Dani Espinar

Personal information
- Full name: Daniel Espinar Vallejo
- Date of birth: 17 April 1995 (age 31)
- Place of birth: Málaga, Spain
- Height: 1.80 m (5 ft 11 in)
- Position: Midfielder

Team information
- Current team: Europa
- Number: 6

Senior career*
- Years: Team / Apps / (Gls)
- 2014–2015: Real Valladolid Promesas / 36 / (0)
- 2016–2017: El Ejido / 32 / (1)
- 2017–2018: Balompédica Linense / 16 / (1)
- 2018: Alhaurino / 15 / (3)
- 2019: Mérida / 31 / (1)
- 2020: Tarazona / 6 / (2)
- 2020: Vélez / 9 / (0)
- 2021: Sereď / 3 / (0)
- 2021–2022: Este / 28 / (2)
- 2022–2023: Ugento
- 2023: Manduria
- 2023: Bitonto / 3 / (0)
- 2024–2025: Sambiase
- 2025: Castelnuovo Vomano
- 2025–2026: Renato Curi Angolana
- 2026–: Europa / 2 / (0)

= Dani Espinar =

Spanish footballer

Daniel Espinar Vallejo, known as Dani Espinar (born 15 February 2000) is a Spanish professional footballer who plays as a midfielder.

==Club career==
===ŠKF Sereď===
Espinar made his Fortuna Liga debut on 9 February 2021 at ViOn Aréna in a fixture against Pohronie.
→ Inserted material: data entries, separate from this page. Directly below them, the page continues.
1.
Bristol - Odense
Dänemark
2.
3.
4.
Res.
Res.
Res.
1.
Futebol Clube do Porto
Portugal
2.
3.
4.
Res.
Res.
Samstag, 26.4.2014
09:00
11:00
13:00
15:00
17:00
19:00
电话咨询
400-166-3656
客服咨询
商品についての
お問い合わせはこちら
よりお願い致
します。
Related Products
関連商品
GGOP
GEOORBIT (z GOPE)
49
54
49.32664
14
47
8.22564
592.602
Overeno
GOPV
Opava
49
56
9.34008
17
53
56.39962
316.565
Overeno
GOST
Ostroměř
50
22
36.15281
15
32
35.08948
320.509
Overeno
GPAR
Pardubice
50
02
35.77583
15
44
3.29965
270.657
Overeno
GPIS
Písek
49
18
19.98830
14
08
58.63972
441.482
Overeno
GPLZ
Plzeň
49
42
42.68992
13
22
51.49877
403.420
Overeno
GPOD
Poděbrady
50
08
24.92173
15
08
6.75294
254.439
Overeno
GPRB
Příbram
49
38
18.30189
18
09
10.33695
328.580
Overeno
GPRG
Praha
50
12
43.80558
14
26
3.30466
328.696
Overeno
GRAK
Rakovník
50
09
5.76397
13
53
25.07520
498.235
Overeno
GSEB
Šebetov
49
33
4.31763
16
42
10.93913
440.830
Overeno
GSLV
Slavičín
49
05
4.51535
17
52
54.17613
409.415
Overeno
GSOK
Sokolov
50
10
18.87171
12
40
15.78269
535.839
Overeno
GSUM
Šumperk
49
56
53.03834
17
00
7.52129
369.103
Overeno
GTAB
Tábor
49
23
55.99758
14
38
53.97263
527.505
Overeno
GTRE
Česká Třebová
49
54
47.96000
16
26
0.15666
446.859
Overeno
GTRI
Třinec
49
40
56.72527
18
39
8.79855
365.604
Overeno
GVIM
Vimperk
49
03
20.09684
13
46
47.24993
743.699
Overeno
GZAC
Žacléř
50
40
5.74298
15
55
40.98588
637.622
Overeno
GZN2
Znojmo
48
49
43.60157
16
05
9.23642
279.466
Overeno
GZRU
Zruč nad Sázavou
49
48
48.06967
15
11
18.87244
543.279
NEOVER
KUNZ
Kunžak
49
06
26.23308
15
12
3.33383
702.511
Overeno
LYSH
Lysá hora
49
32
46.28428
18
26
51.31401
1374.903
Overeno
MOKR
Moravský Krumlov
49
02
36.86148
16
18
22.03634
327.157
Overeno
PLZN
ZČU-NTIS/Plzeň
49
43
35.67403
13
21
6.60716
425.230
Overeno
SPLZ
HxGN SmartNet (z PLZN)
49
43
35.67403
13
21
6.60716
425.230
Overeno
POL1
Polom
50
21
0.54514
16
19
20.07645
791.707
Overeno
He was featured in the starting line-up and was replaced by Denis Potoma after about an hour of play. Soon after his substitution, Pohronie took the lead through an own goal by Martin Mečiar and after 70 minutes of play Alieu Fadera increased the lead to and sealed the final score at 0:2 for Pohronie, which was the team's second victory in the season.

===Europa FC===
In January 2026, after a period in Italy, Espinar joined Gibraltar Football League side Europa. He made his debut on 9 January against St Joseph's.